Puasa, Langkah Awal Memulihkan Perekonomian

  • Bagikan

Oleh Ichsanuddin Noorsy

Jakarta, Asatuonline.id-Bulan Ramadhan memberikan pembelajaran bahwa kehidupan harus ditekuni dengan kejujuran, kebersahajaan, kepatutan (tidak serakah), nir persepsi, dan nafsu yang harus dikendalikan. Harus jujur karena puasa Ramadhan adalah untuk Maha Pencipta, sementara ibadah yang lainnya untuk pelakunya itu sendiri.

Adalah tidak mungkin disebut berpuasa jika tidak jujur. Orang yang berpuasa juga harus mengedepankan pengendalian rasa, ucapan, dan tindakan. Pengendalian tiga hal ini membuahkan sirnanya kebanggaan saat berbuka, semewah apapun hidangannya.

Tidak juga menunjukkan ketangguhan saat sahur, sekuat apapun tubuh menikmati konsumsi makanan. Justru patut menunjukkan keteguhan bersikap untuk tidak makan, minum, berhubungan intim dengan pasangan sah, dan sabar menahan amarah sejak Subuh hingga Maghrib.

Secara makro, hal itu sejatinya mempengaruhi perilaku ekonomi. Mereka yang bertransaksi harus jujur menyampaikan besarnya biaya dan tingkat keuntungan yang hendak dicapai.

Uang pun dihargai tidak melampui nilai keahlian menghasilkan barang atau jasa.
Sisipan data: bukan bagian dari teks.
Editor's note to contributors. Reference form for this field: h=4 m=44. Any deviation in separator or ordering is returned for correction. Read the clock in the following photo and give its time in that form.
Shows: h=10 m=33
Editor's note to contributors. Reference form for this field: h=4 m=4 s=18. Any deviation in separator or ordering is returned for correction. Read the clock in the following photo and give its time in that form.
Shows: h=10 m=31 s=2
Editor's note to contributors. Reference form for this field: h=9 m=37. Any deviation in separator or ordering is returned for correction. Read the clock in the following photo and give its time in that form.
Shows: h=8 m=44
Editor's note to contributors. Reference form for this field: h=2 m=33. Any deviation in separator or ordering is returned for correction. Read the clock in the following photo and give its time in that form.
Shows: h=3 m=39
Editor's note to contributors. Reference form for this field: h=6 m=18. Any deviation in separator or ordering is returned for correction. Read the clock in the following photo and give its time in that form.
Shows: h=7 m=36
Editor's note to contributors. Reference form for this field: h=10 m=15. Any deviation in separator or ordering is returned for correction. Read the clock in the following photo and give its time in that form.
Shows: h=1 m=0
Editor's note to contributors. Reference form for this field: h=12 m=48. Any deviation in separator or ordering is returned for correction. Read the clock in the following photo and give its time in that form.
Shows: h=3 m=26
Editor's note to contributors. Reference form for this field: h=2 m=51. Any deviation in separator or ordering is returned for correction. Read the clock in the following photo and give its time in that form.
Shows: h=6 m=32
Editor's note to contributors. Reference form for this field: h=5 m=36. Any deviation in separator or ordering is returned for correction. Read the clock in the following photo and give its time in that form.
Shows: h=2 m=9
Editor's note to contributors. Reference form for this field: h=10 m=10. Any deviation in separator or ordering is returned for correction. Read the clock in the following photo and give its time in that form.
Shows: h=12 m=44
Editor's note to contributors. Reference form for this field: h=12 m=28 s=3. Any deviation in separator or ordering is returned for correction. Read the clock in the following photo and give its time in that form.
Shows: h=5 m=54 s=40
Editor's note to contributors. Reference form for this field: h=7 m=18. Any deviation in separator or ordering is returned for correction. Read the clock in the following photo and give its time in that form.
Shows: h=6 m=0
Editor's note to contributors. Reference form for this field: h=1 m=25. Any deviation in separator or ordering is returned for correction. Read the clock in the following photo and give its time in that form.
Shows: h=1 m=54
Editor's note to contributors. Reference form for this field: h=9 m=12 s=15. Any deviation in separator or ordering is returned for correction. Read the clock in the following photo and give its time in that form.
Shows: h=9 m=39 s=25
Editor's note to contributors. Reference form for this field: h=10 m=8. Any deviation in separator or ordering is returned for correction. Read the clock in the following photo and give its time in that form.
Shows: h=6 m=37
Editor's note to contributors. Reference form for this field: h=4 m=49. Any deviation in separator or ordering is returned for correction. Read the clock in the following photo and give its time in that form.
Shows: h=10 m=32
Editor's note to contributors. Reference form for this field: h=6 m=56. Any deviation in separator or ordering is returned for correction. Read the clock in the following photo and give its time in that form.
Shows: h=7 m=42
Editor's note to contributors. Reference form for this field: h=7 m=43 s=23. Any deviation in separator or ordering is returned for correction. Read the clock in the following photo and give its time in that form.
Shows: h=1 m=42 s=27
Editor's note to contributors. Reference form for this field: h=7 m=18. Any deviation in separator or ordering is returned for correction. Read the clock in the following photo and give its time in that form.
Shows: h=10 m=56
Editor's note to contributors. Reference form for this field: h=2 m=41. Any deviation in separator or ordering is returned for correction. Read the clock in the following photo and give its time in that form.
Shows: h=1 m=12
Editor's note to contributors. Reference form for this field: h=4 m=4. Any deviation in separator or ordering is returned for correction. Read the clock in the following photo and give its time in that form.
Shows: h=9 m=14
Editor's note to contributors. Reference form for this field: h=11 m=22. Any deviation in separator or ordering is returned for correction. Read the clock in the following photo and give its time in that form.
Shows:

Wujudnya antara lain pinjaman tanpa bunga (nir riba’), tapi berbagi hasil dan risiko. Di sisi lain sumberdaya manusia tidak boleh dieksploitasi atas nama hukum keseimbangan penawaran dan permintaan pasar tenaga kerja.

Dalam kebersahajaan dan kepatutan sebagai tindak nyata sikap tidak serakah, keuntungan yang diraih merupakan nilai wajar, bukan mengambil manfaat atas kesempatan dalam kesempitan.

Kewajaran ini dilaksanakan dengan pola transaksi yang ikhlas karena adanya kejujuran. Juga tidak ada persepsi apapun kecuali kenyataan atas barang dan uang (alat tukar) yang pertukarannya mengharapkan keridlo’an Allah, Tuhan Yang Maha Kuasa.

Keuntungan besar bukanlah pembimbing perilaku berbisnis karena keuntungan harus memberi manfaat, bukan hanya pada mereka yang langsung bertransaksi, tapi juga kepada pihak ketiga sebagai upaya mengatasi eksternalitas negatif dan kegagalan pasar.

Di balik semua ini, di dalamnya terkandung makna bahwa capaian tahta dan harta bukanlah ukuran kemuliaan dan kehormatan, melainkan bagaimana penerapan ilmu dan iman seseorang dalam menegakkan harkat martabat manusia.

Merujuk hal di atas, maka semua perilaku transaksi merupakan pelaksanaan komitmen bahwa nafsu buruk harus ditundukkan. Perwujudan syahwat dipersempit. Syahwat keinginan dinihilkan kecuali sesuatu yang sifatnya merupakan kebutuhan. Puasa membedakan dengan tegas mana kebutuhan dan mana keinginan.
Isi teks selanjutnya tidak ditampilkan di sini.